Horniak L, Pilon M, van 't Hof R, de Kruijff B
Institute of Molecular and Subcellular Biology, Comenius University, Bratislava, Slovakia.
FEBS Lett. 1993 Nov 15;334(2):241-6. doi: 10.1016/0014-5793(93)81720-k.
Import of proteins into chloroplasts depends on an N-terminal transit sequence. Transit sequences contain little primary sequence similarity and therefore recognition of these sequences is thought to involve specific folding.

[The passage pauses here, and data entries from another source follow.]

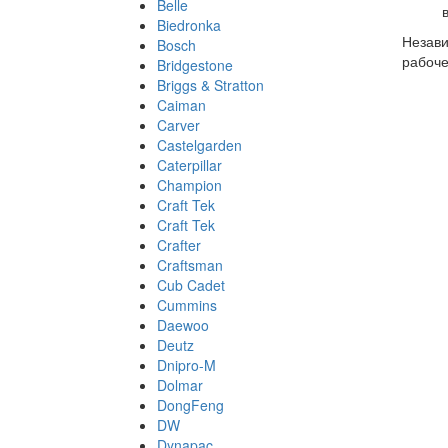
Belle
Biedronka
Незави
Bosch
рабоче
Bridgestone
Briggs & Stratton
Caiman
Carver
Castelgarden
Caterpillar
Champion
Craft Tek
Craft Tek
Crafter
Craftsman
Cub Cadet
Cummins
Daewoo
Deutz
Dnipro-M
Dolmar
DongFeng
DW
Dynapac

To assess the conformational flexibility of the transit sequence, we studied the transit peptide of preferredoxin (trfd) by circular dichroism. In buffer, trfd is in a random coil conformation. A large increase in alpha-helix was induced in the presence of micelles or vesicles formed by anionic lipids. Less pronounced changes in secondary structure were induced by zwitterionic detergents but no changes were observed in the presence of neutral detergents or vesicles composed of phosphatidylcholine.
蛋白质导入叶绿体依赖于N端转运序列。转运序列的一级序列相似性很低,因此这些序列的识别被认为涉及特定的折叠。为了评估转运序列的构象灵活性,我们通过圆二色性研究了嗜光素(trfd)的转运肽。在缓冲液中,trfd呈无规卷曲构象。在由阴离子脂质形成的胶束或囊泡存在下,α-螺旋大幅增加。两性离子去污剂诱导的二级结构变化不太明显,但在中性去污剂或由磷脂酰胆碱组成的囊泡存在下未观察到变化。